2. Sample Spray - ALWAYS spray your paint on a scrap piece of something FIRST, before you start in on your project. This will ensure that you have a perfect nozzle and good flow from your can. (you don't want splatters or spitting of paint on your furniture).
3. Distance - Some brands are different than others so make sure you read the can, but most spray painting products advise that you hold their cans about 8 inches away from the surface you're painting. This will help you avoid drips and paint puddles.
4. Long Strokes + Feathering - This is especially important when you're spraying a large, smooth surface. Long even strokes that slightly layer over each other and feather off at each end, is the best way to get even coverage. Feathering is the secret here people. I PROMISE, you will NOT have visible, streaky paint lines if you slightly overlap and feather your paint.
*** feathering is when you push down the nozzle on your spray paint can while it's OFF of your furniture, then you slowly bring it down onto your piece, apply a long stroke of paint, and then when you're ready to lift off your surface, elevate your arm + spray can (while still spraying) upward, so that you mist the paint towards the end of your stroke. This results in a "fade" type look, that will guarantee you don't end up with hard stroke lines in your end result. ***
5. Hurry, but be Patient! - Confusing, right? This tip is a BIG one! Ever get bubbling or wrinkling with spray paint? It's probably because you didn't spray your additional paint coats within your paint can's given time frame. Each brand is different, so read the can, but when spraying multiple coats, know that you have a VERY SPECIFIC window of time, for re-painting/re-coating your piece to get the desired look you want. Kryon's ColorMaster paints have a 4 hour window; meaning you can spray a coat, wait about 30 seconds to 1 minute, and then spray again. Then, if you want another coat, but think your piece is too tacky for it, you can wait to spay that third coat, BUT, it has to be within a 4 hour window. If you miss that 4 hour window, and go back to spray an additional coat on your piece before the paint is completely cured... it may result in wrinkling or bubbling of the paint. eeek!

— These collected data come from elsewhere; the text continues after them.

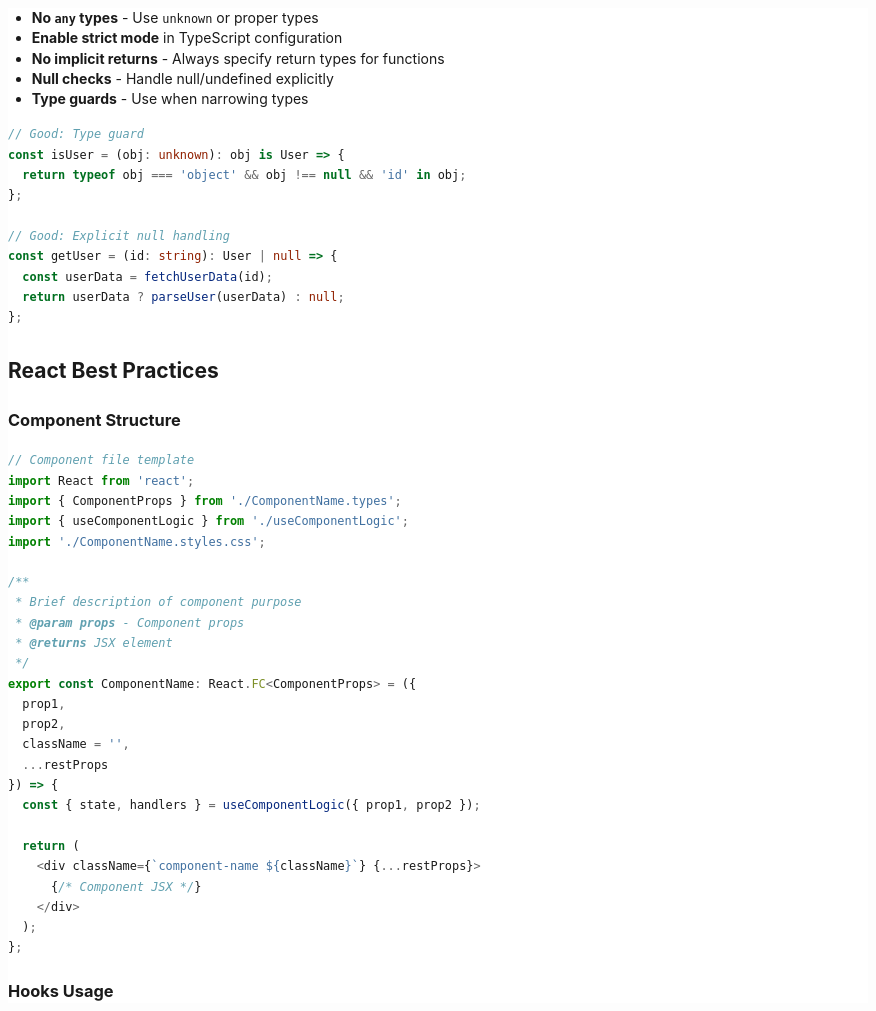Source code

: - **No `any` types** - Use `unknown` or proper types
- **Enable strict mode** in TypeScript configuration
- **No implicit returns** - Always specify return types for functions
- **Null checks** - Handle null/undefined explicitly
- **Type guards** - Use when narrowing types

```typescript
// Good: Type guard
const isUser = (obj: unknown): obj is User => {
  return typeof obj === 'object' && obj !== null && 'id' in obj;
};

// Good: Explicit null handling
const getUser = (id: string): User | null => {
  const userData = fetchUserData(id);
  return userData ? parseUser(userData) : null;
};
```

## React Best Practices

### Component Structure

```typescript
// Component file template
import React from 'react';
import { ComponentProps } from './ComponentName.types';
import { useComponentLogic } from './useComponentLogic';
import './ComponentName.styles.css';

/**
 * Brief description of component purpose
 * @param props - Component props
 * @returns JSX element
 */
export const ComponentName: React.FC<ComponentProps> = ({
  prop1,
  prop2,
  className = '',
  ...restProps
}) => {
  const { state, handlers } = useComponentLogic({ prop1, prop2 });

  return (
    <div className={`component-name ${className}`} {...restProps}>
      {/* Component JSX */}
    </div>
  );
};
```

### Hooks Usage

Lots of other brands only offer a 1 hour window, and that's why so many DIY'ers have had issues with this in the past. (a lot can happen in ones life in an hour, and second and third coats of spray paint sometimes aren't in the cards). ha! So, what do you do if you miss that window of opportunity for additional coats? You wait. Yup, usually it's about 12-24 hours. (meaning, until the paint is completely cured). That's why I either opt for a paint that has a bigger "additional-coating-window" or a day where I know I can finish up a project without being interrupted/distracted.
6. Less is More - Thin, multiple coats of paint are ALWAYS better than heavy fewer ones. Again, going with this tactic, combined with the layering + feathering, will almost always equal a flawless finish in the end.
It may sound like a lot to remember, but once you've got down the technique and secrets to getting the best finish, you can apply them to ANY item you're spraying.
For this project I also sprayed the old hardware gold. All we did for that was sand down the existing white paint with 100 grit sandpaper, dust the hardware off and give them a few coats of Krylon's Metallic Gold paint.
I'm always a sucker for new hardware, but since we wanted to get this project done in a few hours, and the hardware we already had was just fine, we screwed it right back on to finish off the whole look.
A totally different lookin' table for $12 - holla'!
(and not even really $12, because I had the gold spray paint left over from another project... but you get the idea. PS... I used 3 cans of Jade for this table)
I loved that white, but I'm TOTALLY DIGGIN' this Jade for right now. It just pops, right alongside that starburst mirror, and brings some much needed life into our little entryway!